▶ [Web document revisions]:

● ● ● ● ● ● ●

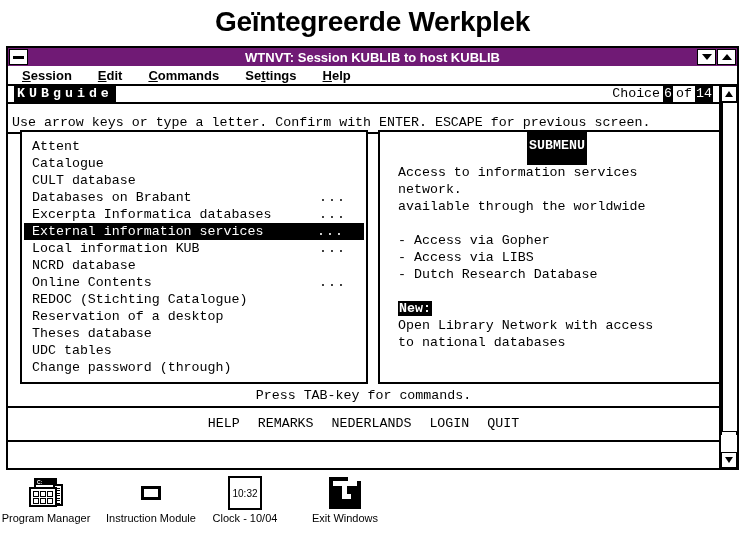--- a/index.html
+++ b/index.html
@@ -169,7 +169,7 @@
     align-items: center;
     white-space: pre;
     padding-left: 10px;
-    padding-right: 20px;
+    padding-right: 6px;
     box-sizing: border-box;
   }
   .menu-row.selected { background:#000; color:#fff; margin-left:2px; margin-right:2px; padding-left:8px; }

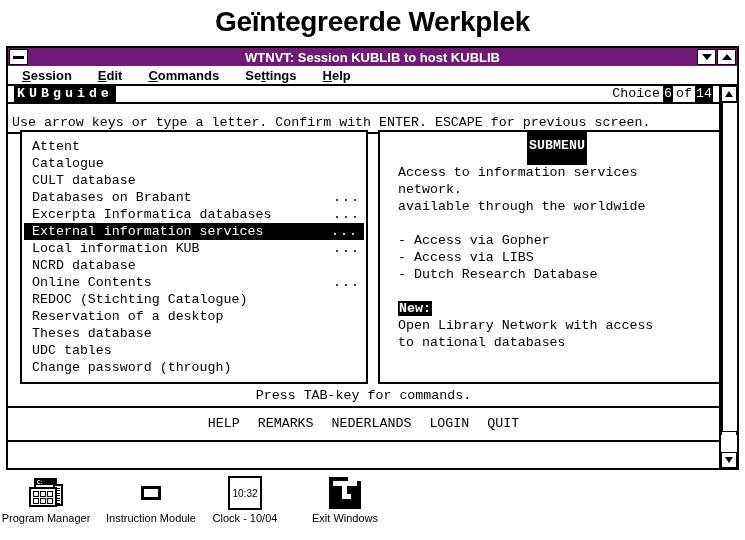--- a/index.html
+++ b/index.html
@@ -181,7 +181,7 @@
   .submenu-title { background:#000; color:#fff; padding: 12px 2px; font-weight:bold; }
   .para-line { white-space: pre; height:17px; line-height:17px; }
   .spacer { height: 17px; }
-  .new-tag { background:#000; color:#fff; padding:0 1px; font-weight:bold; }
+  .new-tag { background:#000; color:#fff; padding:0 1px; font-weight:normal; }
 
   
   #term-tabhint {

● ● ● ● ● ● ●

▶ [ABOUT THIS EXERCISE]: Please restate each entry exactly, but drop any picture it holds.

▶ [SOLUTION TO THE EXERCISE]:
--- a/index.html
+++ b/index.html
@@ -169,7 +169,7 @@
     align-items: center;
     white-space: pre;
     padding-left: 10px;
-    padding-right: 20px;
+    padding-right: 6px;
     box-sizing: border-box;
   }
   .menu-row.selected { background:#000; color:#fff; margin-left:2px; margin-right:2px; padding-left:8px; }

--- a/index.html
+++ b/index.html
@@ -181,7 +181,7 @@
   .submenu-title { background:#000; color:#fff; padding: 12px 2px; font-weight:bold; }
   .para-line { white-space: pre; height:17px; line-height:17px; }
   .spacer { height: 17px; }
-  .new-tag { background:#000; color:#fff; padding:0 1px; font-weight:bold; }
+  .new-tag { background:#000; color:#fff; padding:0 1px; font-weight:normal; }
 
   
   #term-tabhint {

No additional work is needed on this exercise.